Your objective:
Could you reproduce all the entries under this sentence exactly, leaving the images aside?

[Version comparison data]
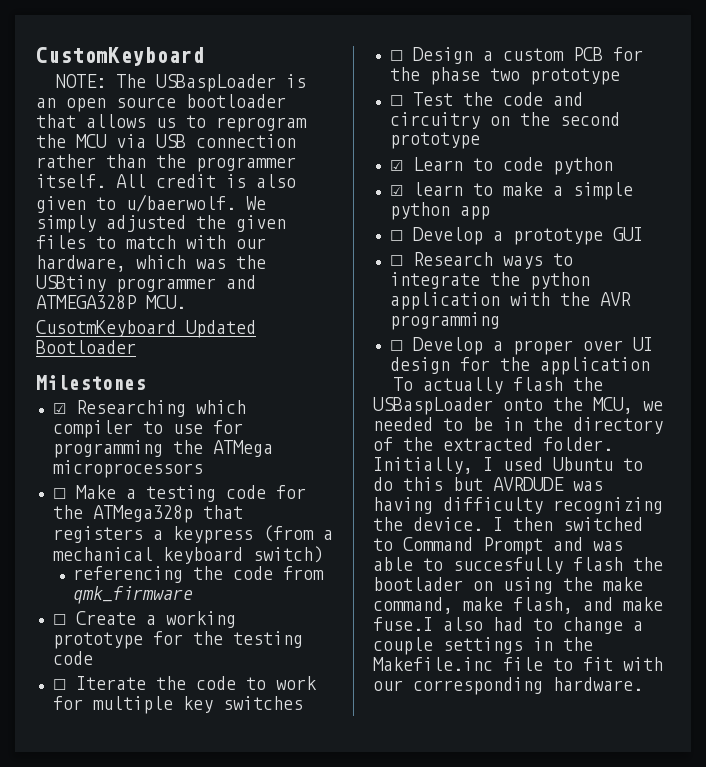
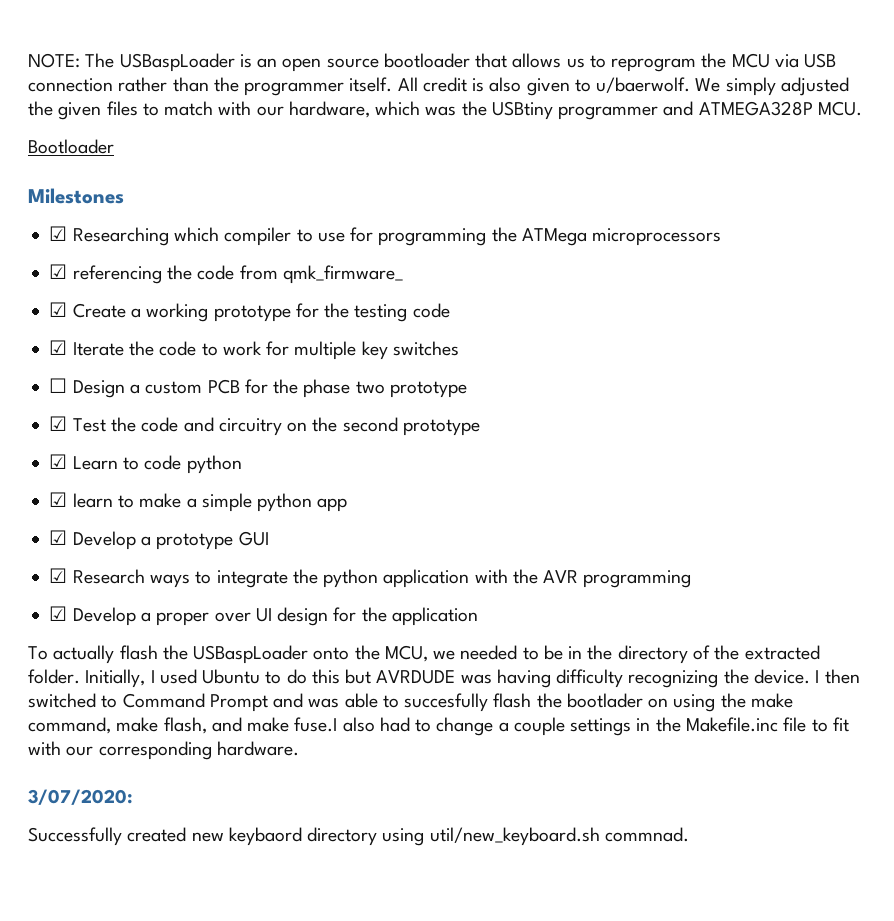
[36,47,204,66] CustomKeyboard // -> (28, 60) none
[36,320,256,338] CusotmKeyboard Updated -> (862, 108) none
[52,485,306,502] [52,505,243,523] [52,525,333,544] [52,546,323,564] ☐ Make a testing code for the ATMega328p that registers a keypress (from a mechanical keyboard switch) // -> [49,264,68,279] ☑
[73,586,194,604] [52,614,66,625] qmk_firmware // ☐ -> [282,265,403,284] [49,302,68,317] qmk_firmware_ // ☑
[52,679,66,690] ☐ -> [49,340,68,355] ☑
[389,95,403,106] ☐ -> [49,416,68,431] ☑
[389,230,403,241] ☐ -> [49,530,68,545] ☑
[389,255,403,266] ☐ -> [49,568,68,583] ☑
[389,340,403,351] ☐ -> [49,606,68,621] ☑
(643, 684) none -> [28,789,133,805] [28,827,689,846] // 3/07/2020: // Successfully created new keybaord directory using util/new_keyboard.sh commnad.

Answer to this exercise:
[36,47,204,66] CustomKeyboard // -> (28, 60) none
[36,320,256,338] CusotmKeyboard Updated -> (862, 108) none
[52,485,306,502] [52,505,243,523] [52,525,333,544] [52,546,323,564] ☐ Make a testing code for the ATMega328p that registers a keypress (from a mechanical keyboard switch) // -> [49,264,68,279] ☑
[73,586,194,604] [52,614,66,625] qmk_firmware // ☐ -> [282,265,403,284] [49,302,68,317] qmk_firmware_ // ☑
[52,679,66,690] ☐ -> [49,340,68,355] ☑
[389,95,403,106] ☐ -> [49,416,68,431] ☑
[389,230,403,241] ☐ -> [49,530,68,545] ☑
[389,255,403,266] ☐ -> [49,568,68,583] ☑
[389,340,403,351] ☐ -> [49,606,68,621] ☑
(643, 684) none -> [28,789,133,805] [28,827,689,846] // 3/07/2020: // Successfully created new keybaord directory using util/new_keyboard.sh commnad.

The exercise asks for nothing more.